In this paper I have used theories from a range of perspectives to make the point that knowledge and practice involve many processes outside normal consciousness and control, processes which are an individual's adaptive response to the systems to which he/she/it belongs, and hence involve tacit beliefs and assumptions. Such theories provide an explanation of the barriers to and possibilities for change, and suggests that if human beings want to live in overall harmony with their social and material environment, then they need to examine and understand their taken-for-granted relations with other systems and to find ways to keep their own systems open to change. Research methods which allow for subconscious ways of knowing would seem to be better equipped to deal with the full complexity of the ecosocial systems in which they operate.

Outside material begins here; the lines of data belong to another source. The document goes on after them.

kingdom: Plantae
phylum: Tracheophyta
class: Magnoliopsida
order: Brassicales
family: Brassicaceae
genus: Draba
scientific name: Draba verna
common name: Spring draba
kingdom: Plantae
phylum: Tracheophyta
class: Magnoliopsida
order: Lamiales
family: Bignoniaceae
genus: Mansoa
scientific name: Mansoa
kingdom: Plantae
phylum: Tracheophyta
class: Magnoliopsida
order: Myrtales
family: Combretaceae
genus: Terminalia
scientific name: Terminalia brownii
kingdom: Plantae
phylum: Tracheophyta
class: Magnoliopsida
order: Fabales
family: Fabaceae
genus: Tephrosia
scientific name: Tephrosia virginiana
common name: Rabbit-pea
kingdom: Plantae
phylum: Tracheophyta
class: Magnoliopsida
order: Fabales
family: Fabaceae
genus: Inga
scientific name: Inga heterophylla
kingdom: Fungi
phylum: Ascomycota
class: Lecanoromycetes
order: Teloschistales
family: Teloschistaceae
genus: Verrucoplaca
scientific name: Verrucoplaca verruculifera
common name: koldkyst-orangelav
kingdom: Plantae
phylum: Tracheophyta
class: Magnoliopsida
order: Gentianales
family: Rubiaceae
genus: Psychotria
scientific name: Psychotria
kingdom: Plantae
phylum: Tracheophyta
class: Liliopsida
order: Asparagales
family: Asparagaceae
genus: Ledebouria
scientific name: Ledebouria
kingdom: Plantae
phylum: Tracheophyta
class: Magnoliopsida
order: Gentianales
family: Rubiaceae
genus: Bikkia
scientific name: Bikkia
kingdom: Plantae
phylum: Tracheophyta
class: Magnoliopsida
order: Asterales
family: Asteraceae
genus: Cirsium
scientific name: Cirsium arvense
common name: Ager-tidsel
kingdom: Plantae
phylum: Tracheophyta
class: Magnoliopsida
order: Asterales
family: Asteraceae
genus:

Omitting mention of methods which deal with personal experience and relationships when writing reports of research would seem to imply that research is a technical matter only and to foster research which operates only on a technical level. I believe, therefore, that a-logical processes such as those discussed in this paper have a legitimate place in both research and research reports and that expectations about research writing should change to accommodate such beliefs. The success of mainstream research ventures may depend to a large extent on a change in the culture of research from one which largely sees objective (conscious, impersonal and systematic) thinking as the only valid means of accessing knowledge and which acts as though change in practice can by achieved using only conscious, logical processes.